The arguments, made before Ontario appeal court justice Richard Schneider in the ornate former council chamber at Old City Hall, were meant to buttress motions from the mayor and Mr. LiPreti asking for an entirely new hearing on the question of whether a forensic auditor should review their election finances.

A decision is expected in mid February.

"[The compliance audit]committee did a lousy job," said Melvyn Solmon, lawyer for Mr. LiPreti, adding that the provisions in the Municipal Elections Act are "a mess." At the end of the hearing, however, Thomas Barlow, Mr. Ford's lawyer, appeared to back away from those remarks. "I think they made the wrong decision."

Adam Chaleff-Freudenthaler, a Toronto resident who applied for both compliance audits, said Mr. Solmon and Mr. Barlow should apologize to the three members of the committee, who have years of experience with Ontario Municipal Board cases, corporate law and elections administration. "If these guys aren't experts in their field, I don't know who is."

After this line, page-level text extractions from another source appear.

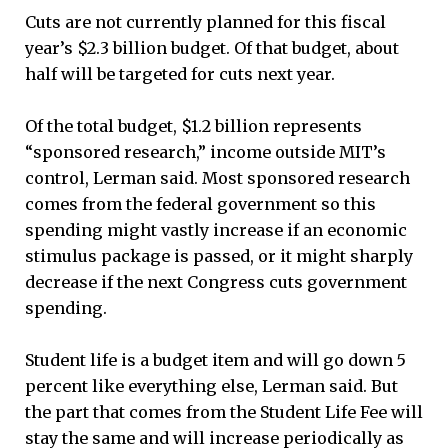
Cuts are not currently planned for this fiscal
year’s $2.3 billion budget. Of that budget, about
half will be targeted for cuts next year.
Of the total budget, $1.2 billion represents
“sponsored research,” income outside MIT’s
control, Lerman said. Most sponsored research
comes from the federal government so this
spending might vastly increase if an economic
stimulus package is passed, or it might sharply
decrease if the next Congress cuts government
spending.
Student life is a budget item and will go down 5
percent like everything else, Lerman said. But
the part that comes from the Student Life Fee will
stay the same and will increase periodically as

The six-hour hearing represented the latest instalment in what has become a long-running and increasingly expensive legal drama for the mayor. In the wake of an investigation by The Globe and Mail last spring, Mr. Chaleff-Freudenthaler and Max Reed submitted a request for a compliance audit, alleging, among other things, that Mr. Ford's campaign had accepted a loan from a family holding company in contravention of both provincial election laws and City of Toronto policy.

While the mayor has always insisted that his campaign abided by all the relevant rules, Mr. Ford's lawyers have fought the compliance audit order ever since. They spent Thursday asking Judge Schneider to set aside that May, 2011, decision so the appeal court could preside over an entirely new hearing, complete with additional evidence and witnesses.

In court, teams of lawyers for both sides, as well as three city solicitors, batted around dense legal arguments about whether the compliance audit committee had rushed to judgment, and how the appeal should proceed, if it had.

Mr. Barlow, a veteran municipal law expert, argued that the committee ordered a forensic audit months before Mr. Ford had formally closed his campaign's books, and pointed out that supplementary financial filings would answer the questions raised by the original audit request.

But Robert Centa, who represents Mr. Chaleff-Freudenthaler and Mr. Reed, cited Supreme Court rulings and other statutes to argue against a new hearing, telling Judge Schneider that such "de novo" trials are only warranted when the legislation explicitly says so.

"The [Municipal Elections Act]has created a committee to discharge this important function," added Mr. Centa, who served as associate counsel to the inquiry into the Toronto computer leasing scandal a decade ago. "The City of Toronto to its credit sought out and appointed highly regarded experts who have agreed to serve."

Lawyers for the two politicians spent much of the day casting doubt on whether the compliance audit provisions in the elections act provide enough clarity for appeals courts to properly adjudicate disputes such as this one. But in a scrum with reporters after the hearing, Mr. Barlow demurred when asked if provincial legislators need to rewrite the law, which was updated only two years ago.

While Thursday's proceedings mainly dealt with legal issues, politics did creep into the hearing, as Mr. Barlow drew the court's attention to the cost to taxpayers of a full audit of the mayor's election finances. "This is a very important case," he said during the rebuttal period. "The consequences are significant."